Salah satu penyebab utama ukuran download aplikasi yang besar adalah grafik yang dikemas dalam file AAB atau APK. Gunakan alat APK Analyzer untuk memastikan Anda tidak mengemas file gambar yang lebih besar dari yang diperlukan. Kurangi ukuran atau sebaiknya tempatkan gambar di server dan hanya download saat diperlukan.

Menemukan bitmap yang redundan

Jika Anda memiliki beberapa salinan gambar yang sama, hal itu akan memboroskan memori. Anda dapat menggunakan profiler Android Studio untuk mengidentifikasi grafis yang berlebihan. Gunakan penganalisis heap dump untuk merekam heap dump, dan memfilter hasil dengan memilih setelan bitmap duplikat.

Saat menggunakan ImageBitmap, panggil prepareToDraw sebelum menggambar

Saat menggunakan ImageBitmap, untuk memulai proses upload tekstur ke GPU, panggil ImageBitmap#prepareToDraw() sebelum benar-benar menggambarnya. Tindakan ini membantu GPU menyiapkan tekstur dan meningkatkan performa tampilan visual di layar.
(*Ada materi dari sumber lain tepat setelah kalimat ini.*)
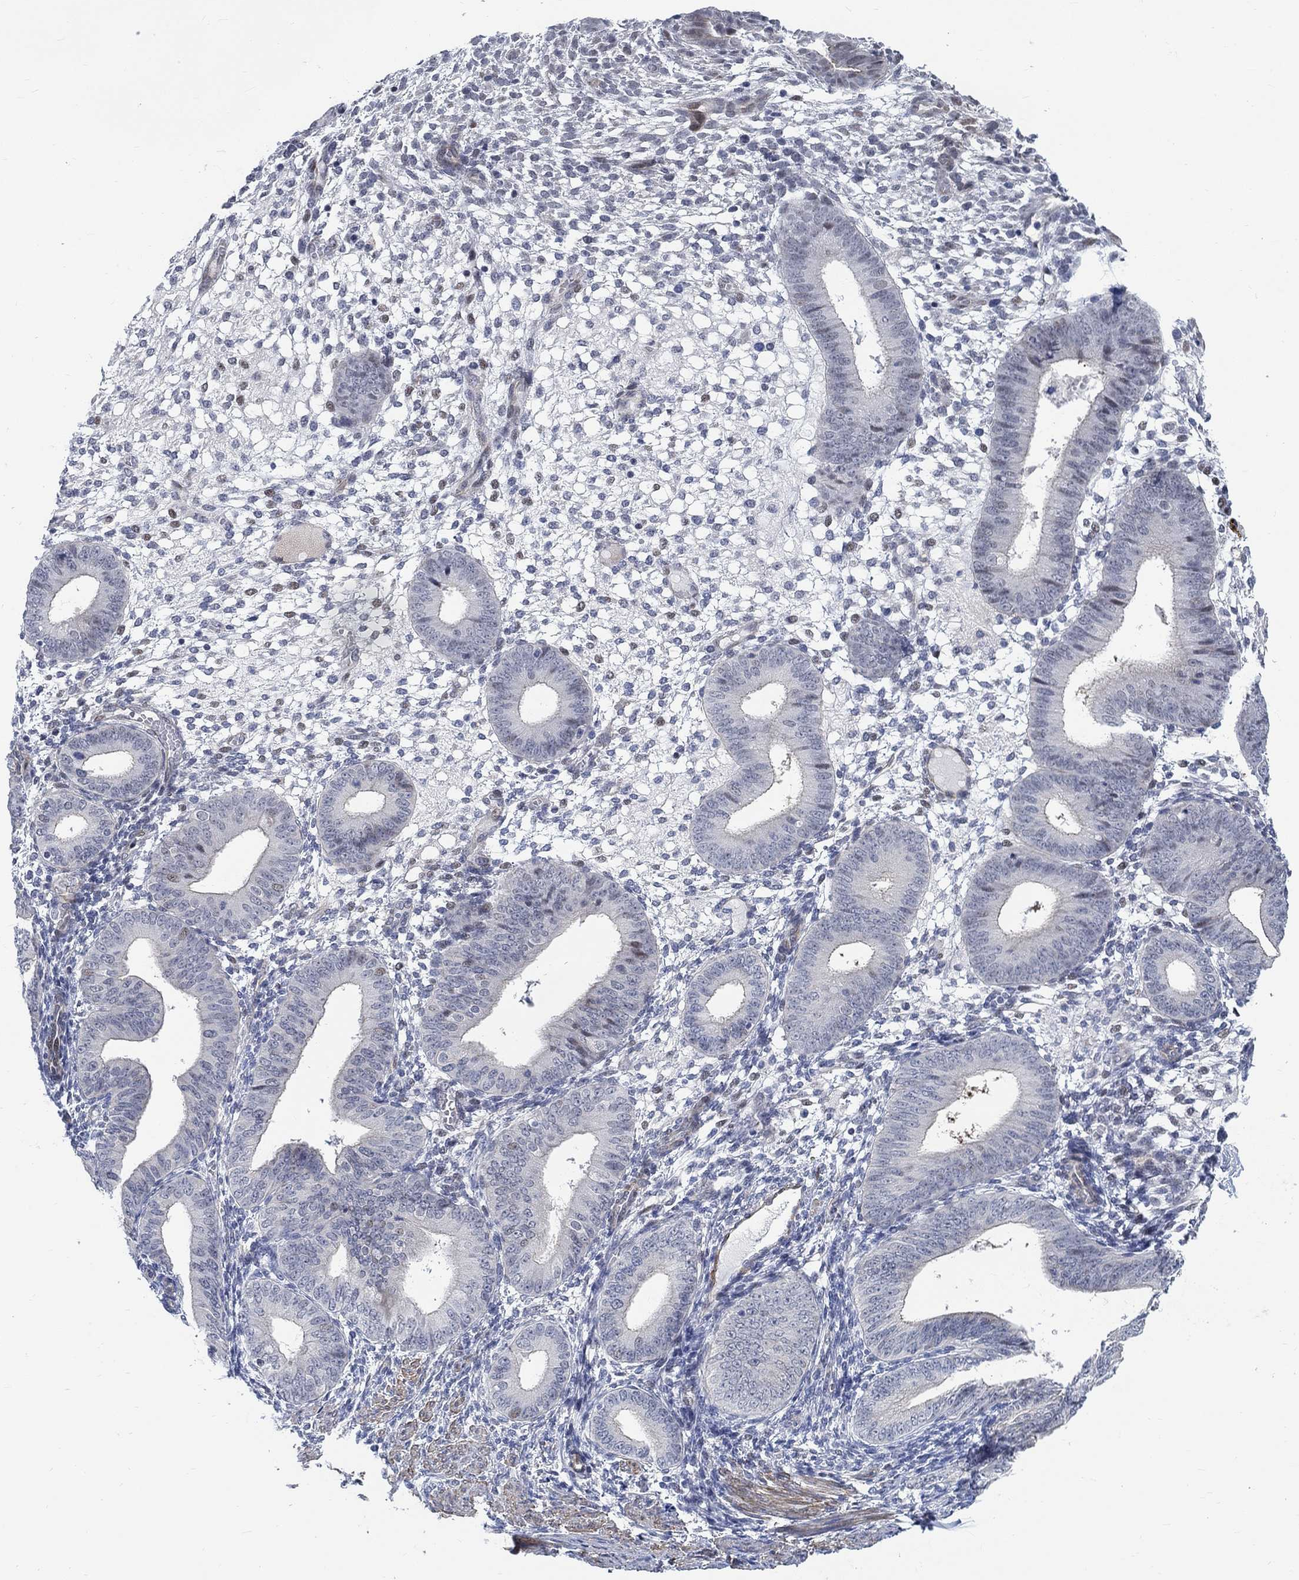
{"staining": {"intensity": "weak", "quantity": "<25%", "location": "nuclear"}, "tissue": "endometrium", "cell_type": "Cells in endometrial stroma", "image_type": "normal", "snomed": [{"axis": "morphology", "description": "Normal tissue, NOS"}, {"axis": "topography", "description": "Endometrium"}], "caption": "The histopathology image displays no significant staining in cells in endometrial stroma of endometrium. (Brightfield microscopy of DAB (3,3'-diaminobenzidine) immunohistochemistry (IHC) at high magnification).", "gene": "KCNH8", "patient": {"sex": "female", "age": 39}}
Sebagian besar library pemuatan gambar sudah melakukan pengoptimalan ini, tetapi jika Anda menangani class ImageBitmap sendiri, Anda harus mempertimbangkannya.

Sebaiknya teruskan Int DrawableRes atau URL sebagai parameter ke composable, bukan Painter

Karena rumitnya menangani gambar (misalnya, menulis fungsi yang setara untuk Bitmaps akan sangat mahal dari segi komputasi), Painter API secara eksplisit tidak ditandai sebagai stabil dengan anotasi @Stable. Class yang tidak stabil dapat menyebabkan rekomposisi yang tidak perlu karena compiler tidak dapat melakukan inferensi dengan mudah jika data telah berubah.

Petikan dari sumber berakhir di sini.